What the exercise asks
Your copy should match the listing word for word, apart from the pictures, which are left out.

Provided data
^^^^
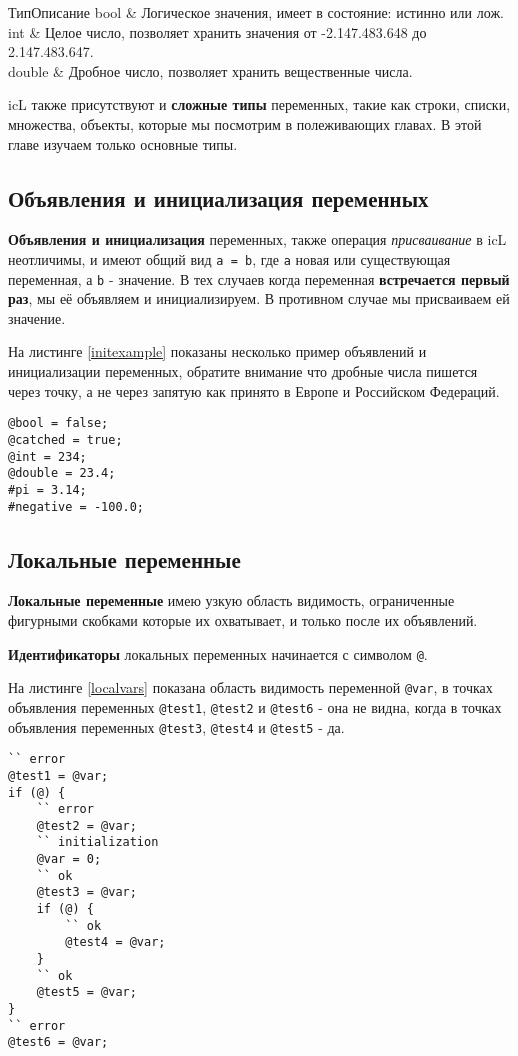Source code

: \documentclass[a4paper, 14pt]{extarticle}
\begin{document}
%
	{Тип}{Описание}%
	{ 
	bool & Логическое значения, имеет в состояние: истинно или лож. \\ \hline
	int & Целое число, позволяет хранить значения от -2.147.483.648 до 2.147.483.647. \\ \hline
	double & Дробное число, позволяет хранить вещественные числа. \\
	}
	
	icL также присутствуют и \textbf{сложные типы} переменных, такие как строки, списки, множества, объекты, которые мы посмотрим в полеживающих главах. В этой главе изучаем только основные типы.
	
\subsection{Объявления и инициализация переменных}
	
	\textbf{Объявления и инициализация} переменных, также операция \textit{присваивание} в icL неотличимы, и имеют общий вид \lstinline`a = b`, где \lstinline`a` новая или существующая переменная, а \lstinline`b` - значение. В тех случаев когда переменная \textbf{встречается первый раз}, мы её объявляем и инициализируем. В противном случае мы присваиваем ей значение.
	
	На листинге \ref{initexample} показаны несколько пример объявлений и инициализации переменных, обратите внимание что дробные числа пишется через точку, а не через запятую как принято в Европе и Российском Федераций.
  	
\begin{lstlisting}[caption=Пример объявлений и инициализации переменных,label=initexample]
@bool = false;
@catched = true;
@int = 234;
@double = 23.4;
#pi = 3.14;
#negative = -100.0;
\end{lstlisting}

\subsection{Локальные переменные}
	
	\textbf{Локальные переменные} имею узкую область видимость, ограниченные фигурными скобками которые их охватывает, и только после их объявлений. 
	
	{\bf Идентификаторы} локальных переменных начинается с символом \lstinline`@`. 
	
	На листинге \ref{localvars} показана область видимость переменной \lstinline`@var`, в точках объявления переменных \lstinline`@test1`, \lstinline`@test2` и \lstinline`@test6` - она не видна, когда в точках объявления переменных \lstinline`@test3`, \lstinline`@test4` и \lstinline`@test5` - да.
\begin{lstlisting}[caption=Область видимости локальных перемен, label=localvars]
`` error
@test1 = @var;
if (@) {
	`` error
	@test2 = @var; 
	`` initialization
	@var = 0;
	`` ok
	@test3 = @var;
	if (@) {
		`` ok
		@test4 = @var;
	}
	`` ok
	@test5 = @var; 
}
`` error
@test6 = @var; 
\end{lstlisting}
\end{document}
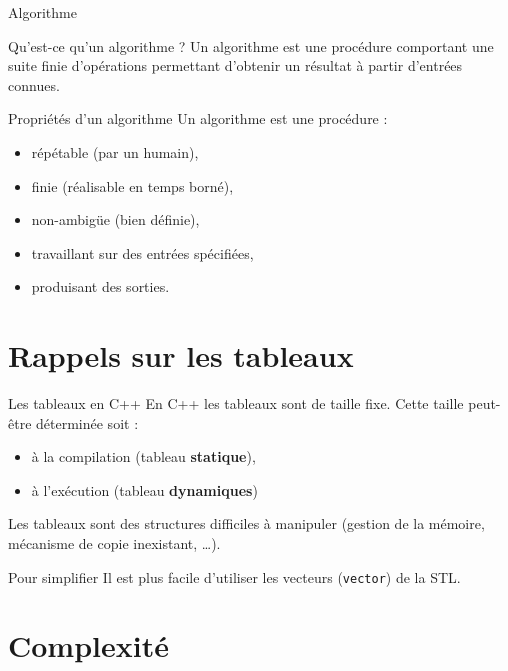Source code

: \documentclass{beamer}
\begin{document}
\begin{frame}{Algorithme}

\begin{block}{Qu'est-ce qu'un algorithme ?}
Un algorithme est une procédure comportant une suite finie d'opérations permettant d'obtenir un résultat à partir d'entrées connues.
\end{block}

\begin{block}{Propriétés d'un algorithme}
Un algorithme est une procédure :
    \begin{itemize}
        \item répétable (par un humain),
        \item finie (réalisable en temps borné),
        \item non-ambigüe (bien définie),
        \item travaillant sur des entrées spécifiées,
        \item produisant des sorties.
    \end{itemize}
\end{block}

\end{frame}


\section{Rappels sur les tableaux}

\begin{frame}{Les tableaux en C++}
En C++ les tableaux sont de taille fixe. Cette taille peut-être déterminée soit :
\begin{itemize}
    \item à la compilation (tableau \textbf{statique}),
    \item à l'exécution (tableau \textbf{dynamiques})
\end{itemize}
Les tableaux sont des structures difficiles à manipuler (gestion de la mémoire, mécanisme de copie inexistant, \dots).

\begin{exampleblock}{Pour simplifier}
Il est plus facile d'utiliser les vecteurs (\texttt{vector}) de la STL.
\end{exampleblock}

\end{frame}

\section{Complexité}
\end{document}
^^^^
Task solution
Source code

: \documentclass[a4paper, 14pt]{extarticle}
\begin{document}
%
	{Тип}{Описание}%
	{ 
	bool & Логическое значения, имеет в состояние: истинно или лож. \\ \hline
	int & Целое число, позволяет хранить значения от -2.147.483.648 до 2.147.483.647. \\ \hline
	double & Дробное число, позволяет хранить вещественные числа. \\
	}
	
	icL также присутствуют и \textbf{сложные типы} переменных, такие как строки, списки, множества, объекты, которые мы посмотрим в полеживающих главах. В этой главе изучаем только основные типы.
	
\subsection{Объявления и инициализация переменных}
	
	\textbf{Объявления и инициализация} переменных, также операция \textit{присваивание} в icL неотличимы, и имеют общий вид \lstinline`a = b`, где \lstinline`a` новая или существующая переменная, а \lstinline`b` - значение. В тех случаев когда переменная \textbf{встречается первый раз}, мы её объявляем и инициализируем. В противном случае мы присваиваем ей значение.
	
	На листинге \ref{initexample} показаны несколько пример объявлений и инициализации переменных, обратите внимание что дробные числа пишется через точку, а не через запятую как принято в Европе и Российском Федераций.
  	
\begin{lstlisting}[caption=Пример объявлений и инициализации переменных,label=initexample]
@bool = false;
@catched = true;
@int = 234;
@double = 23.4;
#pi = 3.14;
#negative = -100.0;
\end{lstlisting}

\subsection{Локальные переменные}
	
	\textbf{Локальные переменные} имею узкую область видимость, ограниченные фигурными скобками которые их охватывает, и только после их объявлений. 
	
	{\bf Идентификаторы} локальных переменных начинается с символом \lstinline`@`. 
	
	На листинге \ref{localvars} показана область видимость переменной \lstinline`@var`, в точках объявления переменных \lstinline`@test1`, \lstinline`@test2` и \lstinline`@test6` - она не видна, когда в точках объявления переменных \lstinline`@test3`, \lstinline`@test4` и \lstinline`@test5` - да.
\begin{lstlisting}[caption=Область видимости локальных перемен, label=localvars]
`` error
@test1 = @var;
if (@) {
	`` error
	@test2 = @var; 
	`` initialization
	@var = 0;
	`` ok
	@test3 = @var;
	if (@) {
		`` ok
		@test4 = @var;
	}
	`` ok
	@test5 = @var; 
}
`` error
@test6 = @var; 
\end{lstlisting}
\end{document}
Source code

: \documentclass{beamer}
\begin{document}
\begin{frame}{Algorithme}

\begin{block}{Qu'est-ce qu'un algorithme ?}
Un algorithme est une procédure comportant une suite finie d'opérations permettant d'obtenir un résultat à partir d'entrées connues.
\end{block}

\begin{block}{Propriétés d'un algorithme}
Un algorithme est une procédure :
    \begin{itemize}
        \item répétable (par un humain),
        \item finie (réalisable en temps borné),
        \item non-ambigüe (bien définie),
        \item travaillant sur des entrées spécifiées,
        \item produisant des sorties.
    \end{itemize}
\end{block}

\end{frame}


\section{Rappels sur les tableaux}

\begin{frame}{Les tableaux en C++}
En C++ les tableaux sont de taille fixe. Cette taille peut-être déterminée soit :
\begin{itemize}
    \item à la compilation (tableau \textbf{statique}),
    \item à l'exécution (tableau \textbf{dynamiques})
\end{itemize}
Les tableaux sont des structures difficiles à manipuler (gestion de la mémoire, mécanisme de copie inexistant, \dots).

\begin{exampleblock}{Pour simplifier}
Il est plus facile d'utiliser les vecteurs (\texttt{vector}) de la STL.
\end{exampleblock}

\end{frame}

\section{Complexité}
\end{document}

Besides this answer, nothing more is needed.